## Task instructions:
Wherever the string "països" turns up in the data, copy the whole line.

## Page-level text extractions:
◆ ◆ ◆
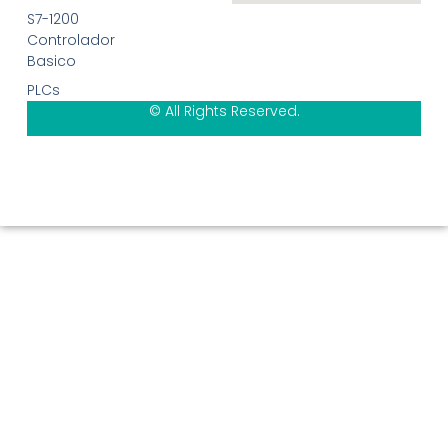
S7-1200
Controlador
Basico
PLCs
© All Rights Reserved.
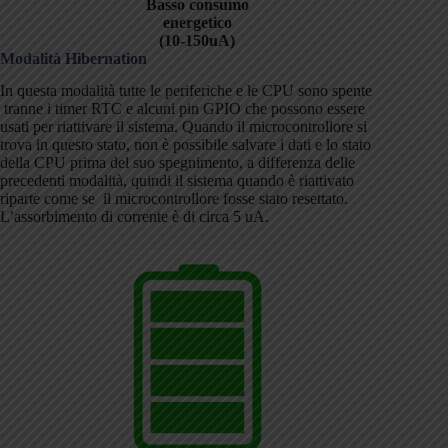
Basso consumo
energetico
(10-150uA)
Modalità Hibernation
In questa modalità tutte le periferiche e le CPU sono spente
tranne i timer RTC e alcuni pin GPIO che possono essere
usati per riattivare il sistema. Quando il microcontrollore si
trova in questo stato, non è possibile salvare i dati e lo stato
della CPU prima del suo spegnimento, a differenza delle
precedenti modalità, quindi il sistema quando è riattivato
riparte come se il microcontrollore fosse stato resettato.
L’assorbimento di corrente è di circa 5 uA.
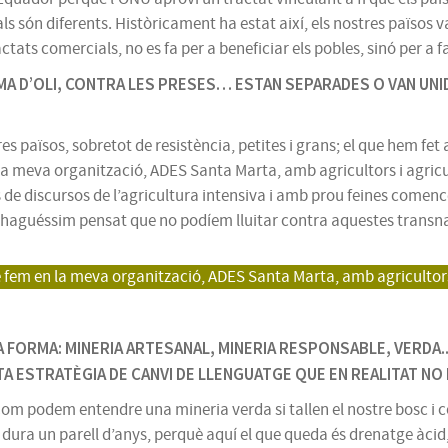
als són diferents. Històricament ha estat així, els nostres països 
ctats comercials, no es fa per a beneficiar els pobles, sinó per a f
LMA D’OLI, CONTRA LES PRESES… ESTAN SEPARADES O VAN UNI
tres països, sobretot de resistència, petites i grans; el que hem f
en la meva organització, ADES Santa Marta, amb agricultors i agricu
ys de discursos de l’agricultura intensiva i amb prou feines come
haguéssim pensat que no podíem lluitar contra aquestes transna
que fem en la meva organització, ADES Santa Marta, amb agricultors 
 FORMA: MINERIA ARTESANAL, MINERIA RESPONSABLE, VERDA..
A ESTRATÈGIA DE CANVI DE LLENGUATGE QUE EN REALITAT NO 
m podem entendre una mineria verda si tallen el nostre bosc i c
ue dura un parell d’anys, perquè aquí el que queda és drenatge àci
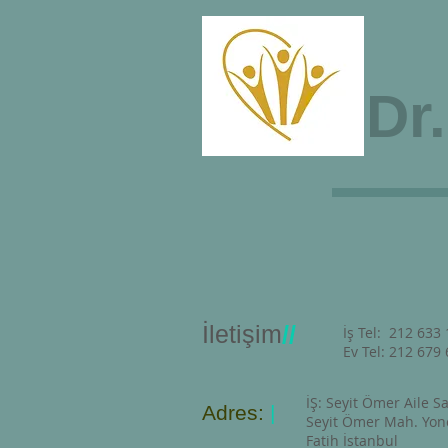
Dr.
Ana Sayfa
İletişim
//
İş Tel: 212 633 
Ev Tel: 212 679
İŞ: Seyit Ömer Aile S
Adres:
|
Seyit Ömer Mah. Yonca
Fatih İstanbul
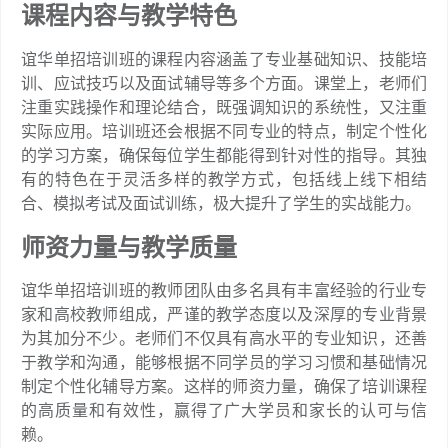
课程内容与教学特色
谊华单招培训班的课程内容涵盖了专业基础知识、技能培
训、应试技巧以及面试辅导等多个方面。课堂上，老师们
注重实践操作和理论结合，既强调知识的系统性，又注重
实际应用。培训班还会根据不同专业的特点，制定个性化
的学习方案，确保每位学生都能得到针对性的指导。其独
有的特色在于灵活多样的教学方式，包括线上线下相结
合、模拟考试及面试训练，极大提升了学生的实战能力。
师资力量与教学质量
谊华单招培训班的教师团队由多名具有丰富经验的行业专
家和高校教师组成，严谨的教学态度以及深厚的专业背景
为其加分不少。老师们不仅具有高水平的专业知识，还善
于教学和沟通，能够根据不同学员的学习习惯和基础情况
制定个性化辅导方案。这样的师资力量，确保了培训课程
的高质量和有效性，赢得了广大学员和家长的认可与信
赖。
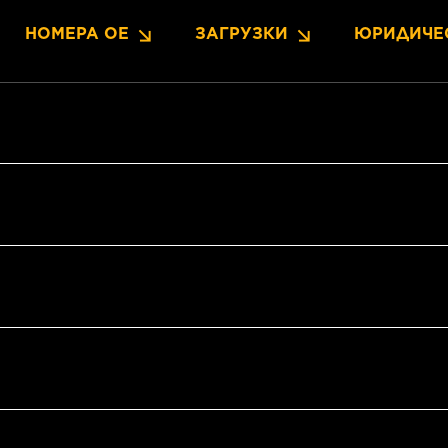
НОМЕРА OE
ЗАГРУЗКИ
ЮРИДИЧЕ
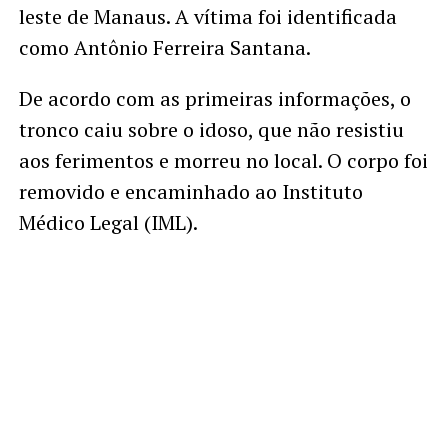
leste de Manaus. A vítima foi identificada
como Antônio Ferreira Santana.
De acordo com as primeiras informações, o
tronco caiu sobre o idoso, que não resistiu
aos ferimentos e morreu no local. O corpo foi
removido e encaminhado ao Instituto
Médico Legal (IML).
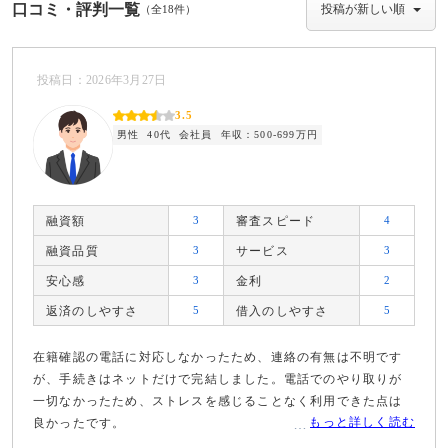
口コミ・評判一覧
（全18件）
投稿日：2026年3月27日
3.5
男性
40代
会社員
年収：500-699万円
融資額
3
審査スピード
4
融資品質
3
サービス
3
安心感
3
金利
2
返済のしやすさ
5
借入のしやすさ
5
在籍確認の電話に対応しなかったため、連絡の有無は不明です
が、手続きはネットだけで完結しました。電話でのやり取りが
一切なかったため、ストレスを感じることなく利用できた点は
もっと詳しく読む
良かったです。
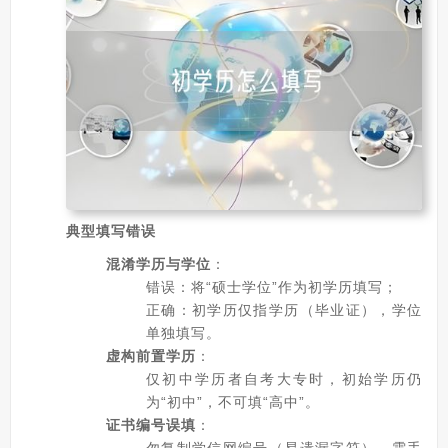
典型填写错误
混淆学历与学位
：
错误：将“硕士学位”作为初学历填写；
正确：初学历仅指学历（毕业证），学位
单独填写。
虚构前置学历
：
仅初中学历者自考大专时，初始学历仍
为“初中”，不可填“高中”。
证书编号误填
：
勿复制学信网编号（易遗漏字符），需手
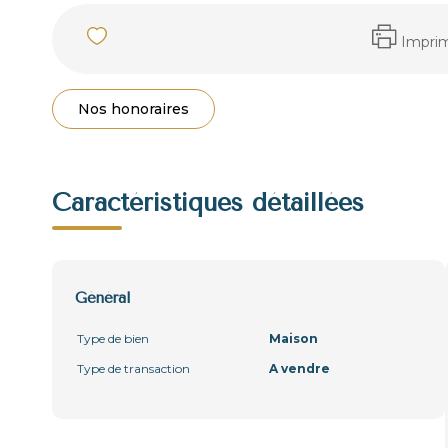
Impri
Nos honoraires
Caractéristiques détaillées
Général
Type de bien
Maison
Type de transaction
A vendre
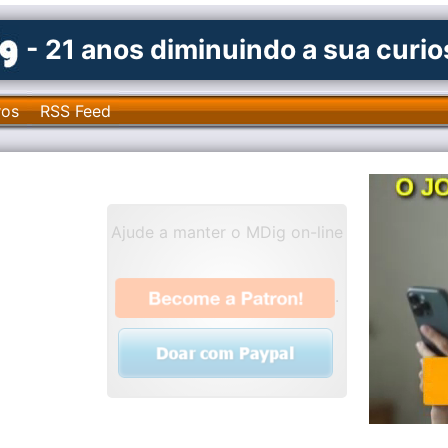
- 21 anos diminuindo a sua curi
ros
RSS Feed
Ajude a manter o MDig on-line
.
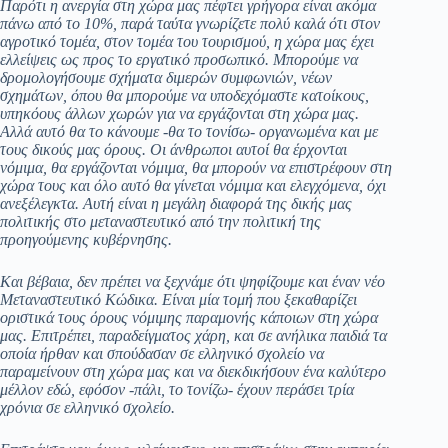
Παρότι η ανεργία στη χώρα μας πέφτει γρήγορα είναι ακόμα
πάνω από το 10%, παρά ταύτα γνωρίζετε πολύ καλά ότι στον
αγροτικό τομέα, στον τομέα του τουρισμού, η χώρα μας έχει
ελλείψεις ως προς το εργατικό προσωπικό. Μπορούμε να
δρομολογήσουμε σχήματα διμερών συμφωνιών, νέων
σχημάτων, όπου θα μπορούμε να υποδεχόμαστε κατοίκους,
υπηκόους άλλων χωρών για να εργάζονται στη χώρα μας.
Αλλά αυτό θα το κάνουμε -θα το τονίσω- οργανωμένα και με
τους δικούς μας όρους. Οι άνθρωποι αυτοί θα έρχονται
νόμιμα, θα εργάζονται νόμιμα, θα μπορούν να επιστρέφουν στη
χώρα τους και όλο αυτό θα γίνεται νόμιμα και ελεγχόμενα, όχι
ανεξέλεγκτα. Αυτή είναι η μεγάλη διαφορά της δικής μας
πολιτικής στο μεταναστευτικό από την πολιτική της
προηγούμενης κυβέρνησης.
Και βέβαια, δεν πρέπει να ξεχνάμε ότι ψηφίζουμε και έναν νέο
Μεταναστευτικό Κώδικα. Είναι μία τομή που ξεκαθαρίζει
οριστικά τους όρους νόμιμης παραμονής κάποιων στη χώρα
μας. Επιτρέπει, παραδείγματος χάρη, και σε ανήλικα παιδιά τα
οποία ήρθαν και σπούδασαν σε ελληνικό σχολείο να
παραμείνουν στη χώρα μας και να διεκδικήσουν ένα καλύτερο
μέλλον εδώ, εφόσον -πάλι, το τονίζω- έχουν περάσει τρία
χρόνια σε ελληνικό σχολείο.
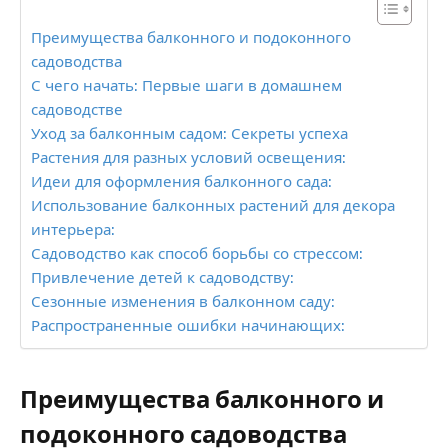
Преимущества балконного и подоконного
садоводства
С чего начать: Первые шаги в домашнем
садоводстве
Уход за балконным садом: Секреты успеха
Растения для разных условий освещения:
Идеи для оформления балконного сада:
Использование балконных растений для декора
интерьера:
Садоводство как способ борьбы со стрессом:
Привлечение детей к садоводству:
Сезонные изменения в балконном саду:
Распространенные ошибки начинающих:
Преимущества балконного и
подоконного садоводства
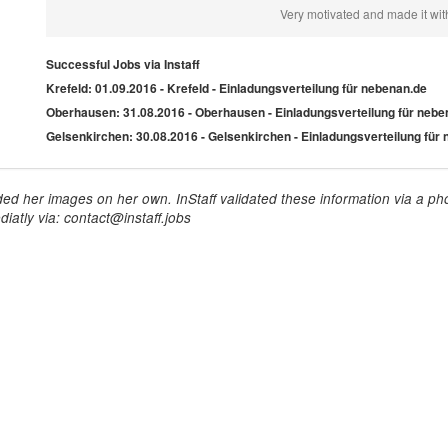
Very motivated and made it with 
Successful Jobs via Instaff
Krefeld: 01.09.2016 - Krefeld - Einladungsverteilung für nebenan.de
Oberhausen: 31.08.2016 - Oberhausen - Einladungsverteilung für nebe
Gelsenkirchen: 30.08.2016 - Gelsenkirchen - Einladungsverteilung für
ed her images on her own. InStaff validated these information via a pho
iatly via: contact@instaff.jobs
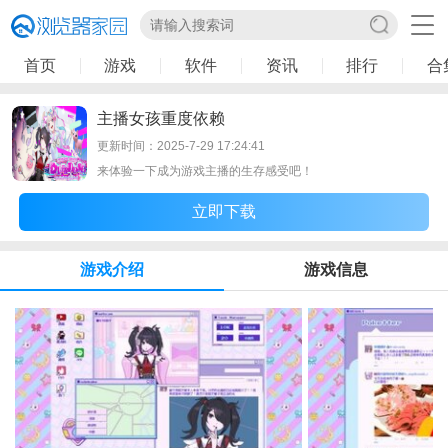
首页
游戏
软件
资讯
排行
合
主播女孩重度依赖
更新时间：2025-7-29 17:24:41
来体验一下成为游戏主播的生存感受吧！
立即下载
游戏介绍
游戏信息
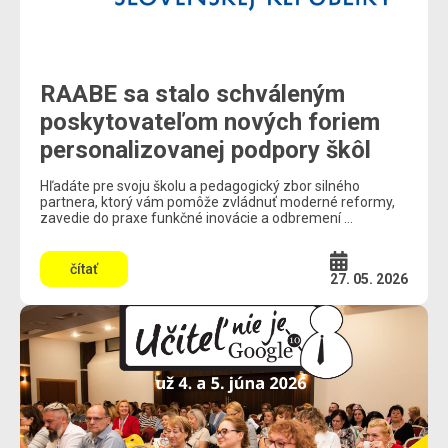
RAABE sa stalo schváleným
poskytovateľom nových foriem
personalizovanej podpory škôl
Hľadáte pre svoju školu a pedagogický zbor silného
partnera, ktorý vám pomôže zvládnuť moderné reformy,
zavedie do praxe funkčné inovácie a odbremení ...
čítať
27. 05. 2026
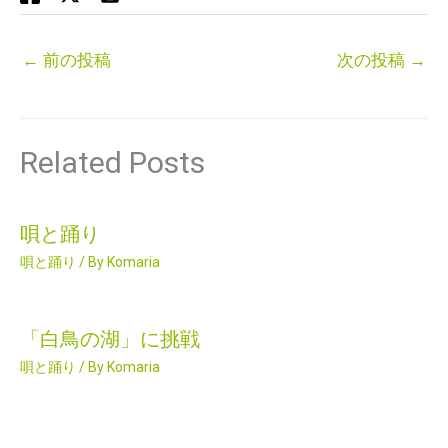
←
前の投稿
次の投稿
→
Related Posts
唄と踊り
唄と踊り
/ By
Komaria
「白鳥の湖」に挑戦
唄と踊り
/ By
Komaria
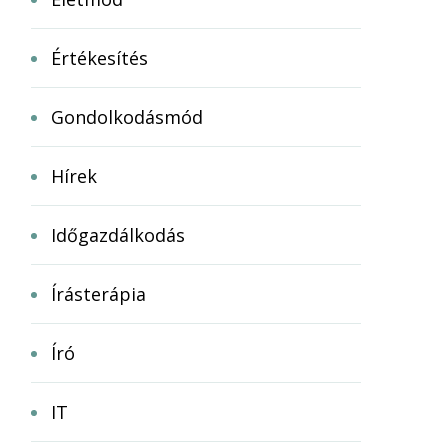
Értékesítés
Gondolkodásmód
Hírek
Időgazdálkodás
Írásterápia
Író
IT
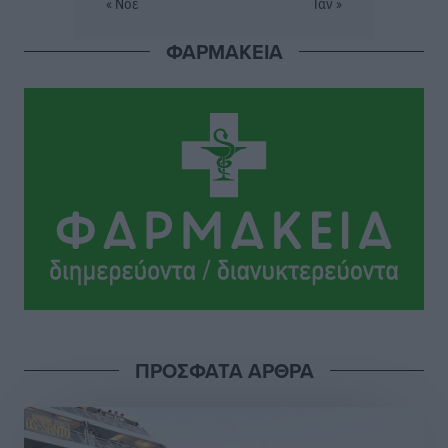
« Νοέ
Ιαν »
Σταυρός Καλυθιών: Απέκτησε την Φωτεινή Πιζάνια
ΦΑΡΜΑΚΕΙΑ
Αθλητικά
•
πριν 5 ώρες
Το Yucatan Show έρχεται στη Ρόδο με τον Frankie
Lluc
Πολιτιστικά
•
πριν 6 ώρες
Σι Τζέι Χάρις: «Να πανηγυρίσουμε πολλές νίκες μαζί»
Αθλητικά
•
πριν 6 ώρες
Ροδήλιος: Ο απολογισμός από το Πανελλήνιο
Πρωτάθλημα Πίστας
Αθλητικά
•
πριν 6 ώρες
ΠΡΟΣΦΑΤΑ ΑΡΘΡΑ
Διαγόρας: Μετεγγραφικό ντεμαράζ
Αθλητικά
•
πριν 6 ώρες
◆ ◆ ◆
## Final answer:
als són diferents. Històricament ha estat així, els nostres països 
tres països, sobretot de resistència, petites i grans; el que hem f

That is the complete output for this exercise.